Start of TEXT BLOCK

2: Next time, relax a bit. Sprawl out. Don't concentrate on bearing down on your arms concentrate on being as wide and flat and sprawled out as you can. Relax into the suit. Like you're lying facedown on a mattress and just snoozing. Let your head droop, just kind of hang your head from your neck and look around, look down and behind, just get used to keeping your head down.

3: Grippers: Barely need to touch them. I hold them with fingertips and just use them for steadying the suit and as fine adjustment controls when I've got the suit loaded hard. This changes... any time I'm not maxed out I take a much more forceful grip on the grippers and use them for muscling the suit around, pulling in a wing or pushing on it for major moves, large rough airflow control.

which brings me to 4:
Flying stall braking.
In a smaller suit, the S-Bird, the grippers make great full-on airbrakes. You can grab em and twist em down into the airflow to add drag that slows your forward speed while keeping your surface area maxed. Great for hovering over a fast flock where you don't want to bend your legs, or cutting your speed a bit so friends can catch you without folding your tail. Works good as a combo with rearing up, too. Whole-body S-shape like a snake for a second.

The Apache class suits, you can't really do this. Not with grippers a foot long. The scaling doesn't work, and even if the gripper doesn't just bend, making a radical twist at the end of a wing that huge just distorts the hell out of it and redirects an entire sheet of air along the side of the suit rather than just biting in like a little set of flaps as it does on the S-Bird.

But you can do a pretty good approximation of the same move with your whole body and armwing based around that whole body S-shape and some really weird armwing work. The scale of the wing permits a huge range of moves that just don't even exist in smaller suits.

You can change the axis you're using your arms. 99% of suit flying, your hands are out, your arms are some variant on "by your sides", right?

You totally do -not- have to obey the shape of the suit, you can break the wing for a partial rearing-up effect. In a smaller suit I used to have to rear up and present my entire wing surface to get this kind of braking but now its possible to get that just getting weird with the armwing surfaces while simultaneously keeping the suit flying with pinpoint control. I love these things!

Let go of the grippers and turn your hands palms-up. Like you're holding a couple of watermelons.
This basically turns your arms "upside down", totally not the wingshape you're used to, (if you fly a Birdman GTI this way it'll mostly fall like a brick) but then, move your hands forward, rotate your arms at the shoulder and take a shape like you're doing very wide push-ups.

Now you've got 2 new control axes and your airflow management orientation has been rotated any angle you like between 45 and 90 degrees. Now you've got a whole new world of sprawled-out armshape combos to choose from. The wing is mostly hanging off your elbows and forearms, you can use the wings like 2 huge scoops, and by twisting your arms you can decide how much of this action you want to dial in, and control the overall size of the wing by bringing your hands closer or further from your shoulders.

End of TEXT BLOCK
Start of THE INPUT

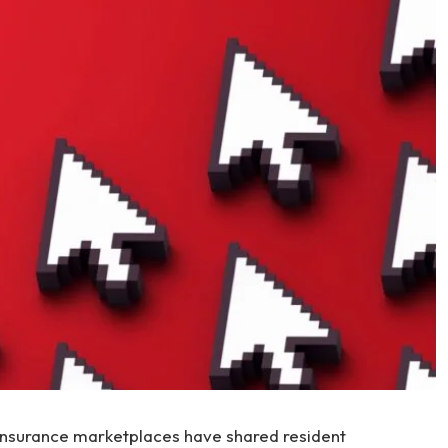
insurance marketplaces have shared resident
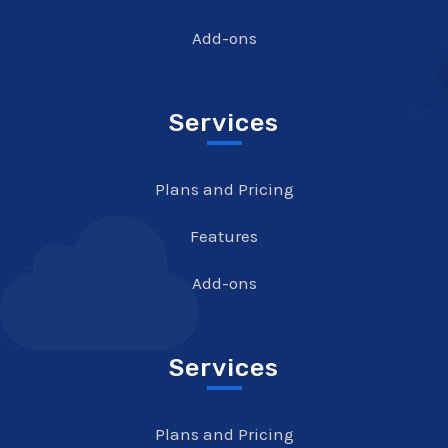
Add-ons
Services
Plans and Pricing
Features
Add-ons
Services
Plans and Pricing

End of THE INPUT
Start of THE INPUT

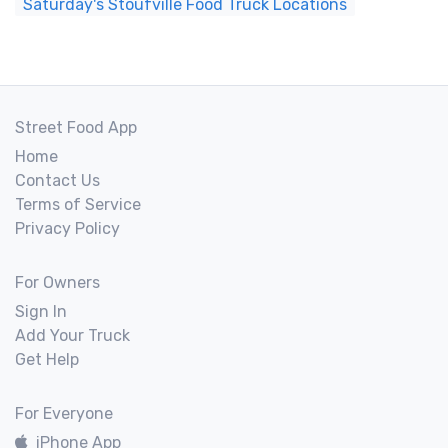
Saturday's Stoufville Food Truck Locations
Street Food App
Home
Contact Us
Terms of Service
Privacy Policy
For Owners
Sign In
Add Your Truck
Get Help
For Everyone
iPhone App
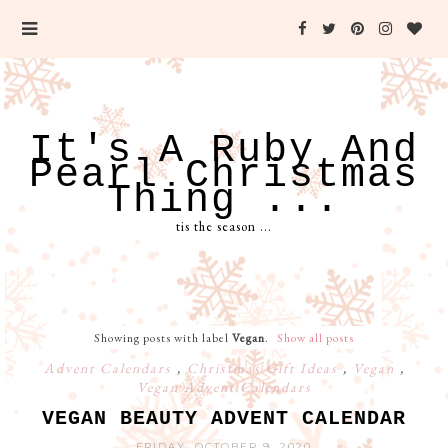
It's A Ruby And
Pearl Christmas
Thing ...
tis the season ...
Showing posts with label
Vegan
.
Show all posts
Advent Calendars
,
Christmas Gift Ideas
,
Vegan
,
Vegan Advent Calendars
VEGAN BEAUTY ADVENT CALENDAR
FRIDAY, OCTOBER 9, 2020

End of THE INPUT
Start of THE INPUT

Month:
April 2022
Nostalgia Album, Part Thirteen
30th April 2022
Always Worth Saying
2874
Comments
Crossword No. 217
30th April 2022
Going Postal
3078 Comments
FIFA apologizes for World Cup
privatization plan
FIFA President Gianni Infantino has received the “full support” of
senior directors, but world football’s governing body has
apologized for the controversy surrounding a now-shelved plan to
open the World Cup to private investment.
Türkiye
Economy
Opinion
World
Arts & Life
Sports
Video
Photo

End of THE INPUT

-- TASK SET --
1. In the wingsuit text, which smaller suit has grippers that work as full-on airbrakes?
2. Recast the records as a JSON list of strings, one string per line, from the line with "Saturday's Stoufville Food Truck Locations" up to and including the line with "FRIDAY, OCTOBER 9, 2020", skipping blank lines. Leave the pictures out.
The wingsuit text and the records are unrelated to each other.

-- TASK RESULTS --
1. The S-Bird.

2.
[
  "Saturday's Stoufville Food Truck Locations",
  "Street Food App",
  "Home",
  "Contact Us",
  "Terms of Service",
  "Privacy Policy",
  "For Owners",
  "Sign In",
  "Add Your Truck",
  "Get Help",
  "For Everyone",
  "iPhone App",
  "It's A Ruby And",
  "Pearl Christmas",
  "Thing ...",
  "tis the season ...",
  "Showing posts with label",
  "Vegan",
  ".",
  "Show all posts",
  "Advent Calendars",
  ",",
  "Christmas Gift Ideas",
  ",",
  "Vegan",
  ",",
  "Vegan Advent Calendars",
  "VEGAN BEAUTY ADVENT CALENDAR",
  "FRIDAY, OCTOBER 9, 2020"
]